„UCZTA” - recenzja albumu
Fot. Spotify |
Data wydania: 15 kwietnia 2022*
Liczba utworów: 11
Gatunki: różne podgatunki popu
O tym albumie zaczęło być głośno na długo przed premierą. Najpierw zaplanowana trasa koncertowa UCZTA Tour, a później co kilka dni na kanale YouTube artystki pojawiały się kolejne utwory z tej płyty wykonywane z innymi gwiazdami estrady. Żadna piosenka bowiem nie jest wykonywana solo.
Zanim przejdę do swojej recenzji, poruszę jeszcze kwestię opinii o tej płycie innych osób. Na stronie internetowej Empiku rozpętała się bowiem burza na temat faktu, że sanah wydała swój album w Wielki Piątek. Komentujący twierdzili, że piosenkarka jest niewierząca lub/i nie szanuje uczuć religijnych itp. Oto kilka z nich.
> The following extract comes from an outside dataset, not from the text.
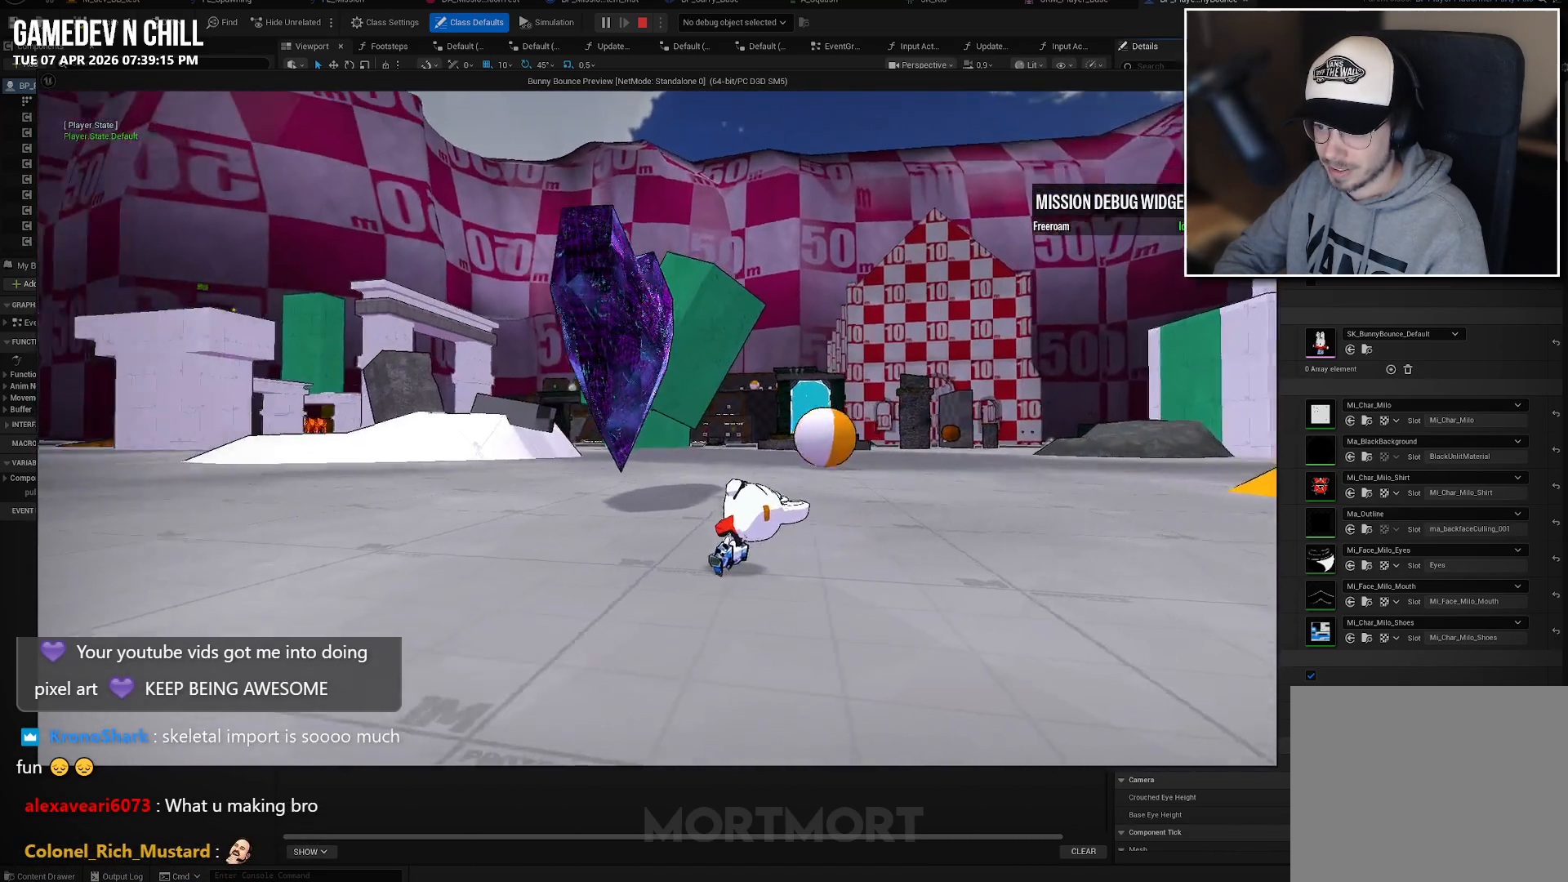
{"buttons": [], "left_stick": "down-left", "right_stick": "center", "events": [[83, "right_stick", "up-left"], [183, "right_stick", "center"], [333, "left_stick", "down-left"]]}
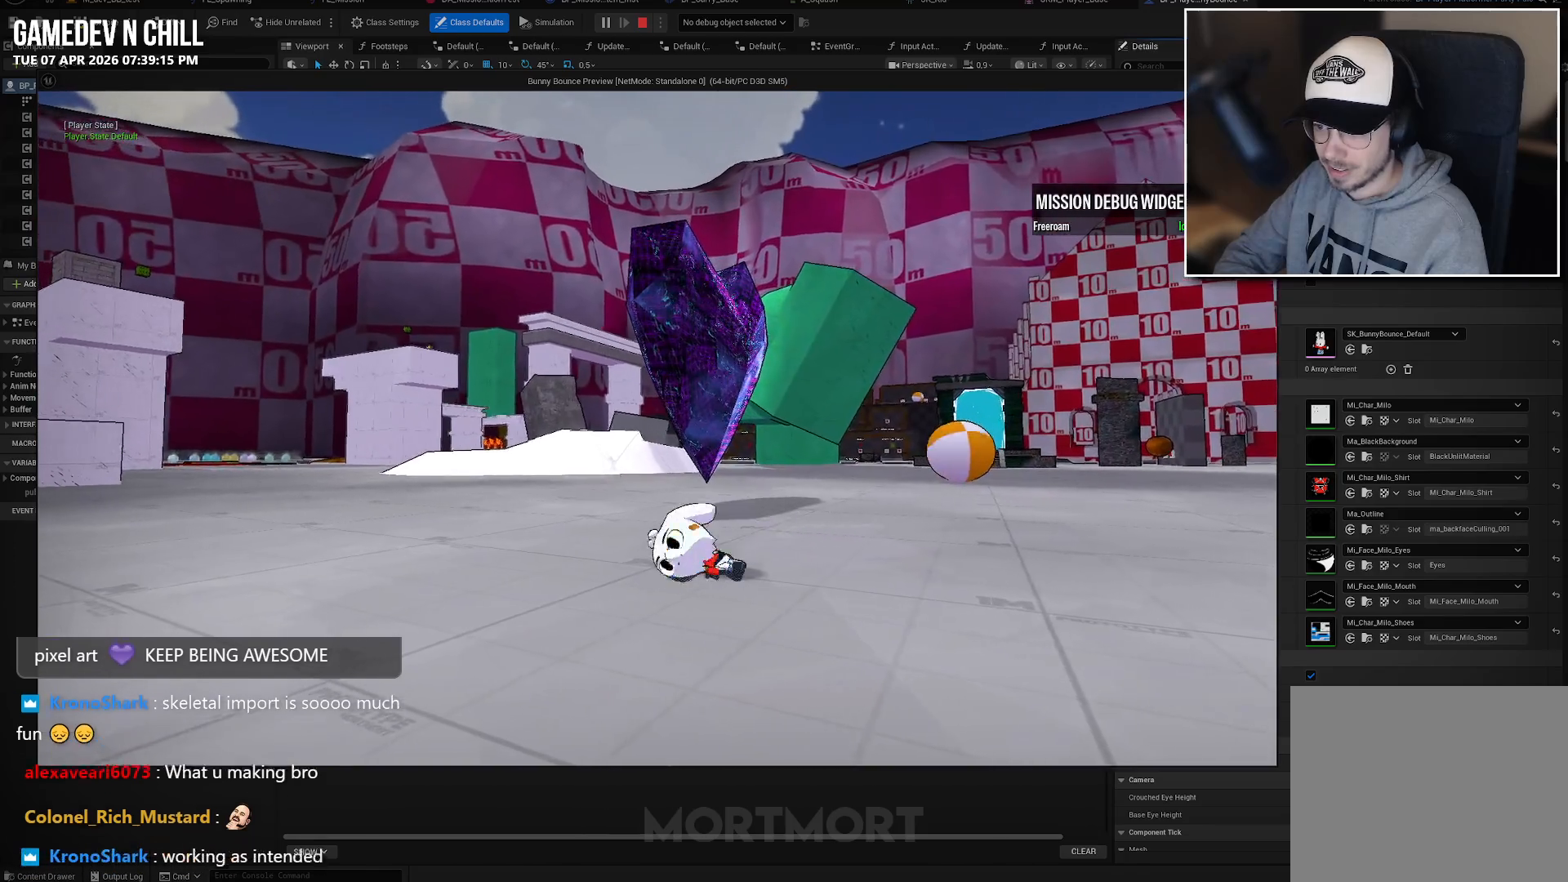
{"buttons": [], "left_stick": "down-left", "right_stick": "center", "events": []}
Takie komentarze to jednak niewielka część, bo większość dotyczyła tego, że ci, którzy zamówili preorder, nie dostali go na czas. A co do wydania płyty w Wielki Piątek, więcej osób stanęło w obronie sanah, pisząc np. że została wydana w zwykły, pracujący dzień lub że ludzie hejtujący artystkę na podstawie daty premiery albumu są fanatykami. Ja zaliczam się właśnie do tej większości. Nie uważam, żeby wydanie płyty w Wielki Piątek było czymś złym, niemoralnym, egoistycznym itd. Równie dobrze sanah mogłaby wydać album dowolnego innego dnia, a i tak ktoś by się obraził, bo np. wtedy jest rocznica śmierci kogoś z rodziny. Okej, dosyć mielenia tego, wracamy do recenzji.
Obramowanie wokół zdjęcia sanah przypomina te w znaczkach pocztowych. To mogłoby sugerować, że ona tym albumem chce nas zaprosić na ucztę. Sama zainteresowana opisuje go tymi słowami: Zapraszam Was do swojego stołu – tym razem nie tylko po to, aby dzielić się muzyką, ale przede wszystkim sercem moim. Ponadto uznaje ten krążek za najważniejszy projekt w życiu. Standardowo poniżej jest lista utworów. Tym razem wyjątkowo omówię wszystkie utwory.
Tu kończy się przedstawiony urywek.